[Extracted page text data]
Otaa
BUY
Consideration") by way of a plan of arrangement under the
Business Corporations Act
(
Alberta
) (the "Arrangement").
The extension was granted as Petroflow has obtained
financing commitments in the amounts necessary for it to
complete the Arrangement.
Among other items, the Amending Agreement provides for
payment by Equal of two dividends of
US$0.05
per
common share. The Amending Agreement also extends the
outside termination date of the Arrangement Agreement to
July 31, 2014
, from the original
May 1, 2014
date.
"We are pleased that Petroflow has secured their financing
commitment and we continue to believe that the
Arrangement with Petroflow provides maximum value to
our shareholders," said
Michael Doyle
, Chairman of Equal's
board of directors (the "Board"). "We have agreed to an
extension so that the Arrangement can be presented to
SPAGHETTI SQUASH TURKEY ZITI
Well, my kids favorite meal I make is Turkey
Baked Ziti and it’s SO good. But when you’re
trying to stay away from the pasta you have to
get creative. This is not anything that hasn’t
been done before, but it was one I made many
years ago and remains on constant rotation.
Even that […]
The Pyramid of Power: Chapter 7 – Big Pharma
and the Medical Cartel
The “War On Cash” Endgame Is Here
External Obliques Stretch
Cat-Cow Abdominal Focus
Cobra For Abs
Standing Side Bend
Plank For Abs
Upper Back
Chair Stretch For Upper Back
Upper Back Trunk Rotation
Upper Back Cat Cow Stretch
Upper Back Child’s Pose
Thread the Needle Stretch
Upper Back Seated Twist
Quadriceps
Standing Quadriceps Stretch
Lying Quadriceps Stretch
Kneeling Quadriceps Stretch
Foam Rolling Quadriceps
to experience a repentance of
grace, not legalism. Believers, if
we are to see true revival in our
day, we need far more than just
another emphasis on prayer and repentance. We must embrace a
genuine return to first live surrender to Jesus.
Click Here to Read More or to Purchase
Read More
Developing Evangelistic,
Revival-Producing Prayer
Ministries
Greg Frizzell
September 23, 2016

_Task description_:
Rewrite the rows above, changing every "Upper Back" to "Lower Back" and keeping everything else as it is.

_Response to this task_:
Otaa
BUY
Consideration") by way of a plan of arrangement under the
Business Corporations Act
(
Alberta
) (the "Arrangement").
The extension was granted as Petroflow has obtained
financing commitments in the amounts necessary for it to
complete the Arrangement.
Among other items, the Amending Agreement provides for
payment by Equal of two dividends of
US$0.05
per
common share. The Amending Agreement also extends the
outside termination date of the Arrangement Agreement to
July 31, 2014
, from the original
May 1, 2014
date.
"We are pleased that Petroflow has secured their financing
commitment and we continue to believe that the
Arrangement with Petroflow provides maximum value to
our shareholders," said
Michael Doyle
, Chairman of Equal's
board of directors (the "Board"). "We have agreed to an
extension so that the Arrangement can be presented to
SPAGHETTI SQUASH TURKEY ZITI
Well, my kids favorite meal I make is Turkey
Baked Ziti and it’s SO good. But when you’re
trying to stay away from the pasta you have to
get creative. This is not anything that hasn’t
been done before, but it was one I made many
years ago and remains on constant rotation.
Even that […]
The Pyramid of Power: Chapter 7 – Big Pharma
and the Medical Cartel
The “War On Cash” Endgame Is Here
External Obliques Stretch
Cat-Cow Abdominal Focus
Cobra For Abs
Standing Side Bend
Plank For Abs
Lower Back
Chair Stretch For Lower Back
Lower Back Trunk Rotation
Lower Back Cat Cow Stretch
Lower Back Child’s Pose
Thread the Needle Stretch
Lower Back Seated Twist
Quadriceps
Standing Quadriceps Stretch
Lying Quadriceps Stretch
Kneeling Quadriceps Stretch
Foam Rolling Quadriceps
to experience a repentance of
grace, not legalism. Believers, if
we are to see true revival in our
day, we need far more than just
another emphasis on prayer and repentance. We must embrace a
genuine return to first live surrender to Jesus.
Click Here to Read More or to Purchase
Read More
Developing Evangelistic,
Revival-Producing Prayer
Ministries
Greg Frizzell
September 23, 2016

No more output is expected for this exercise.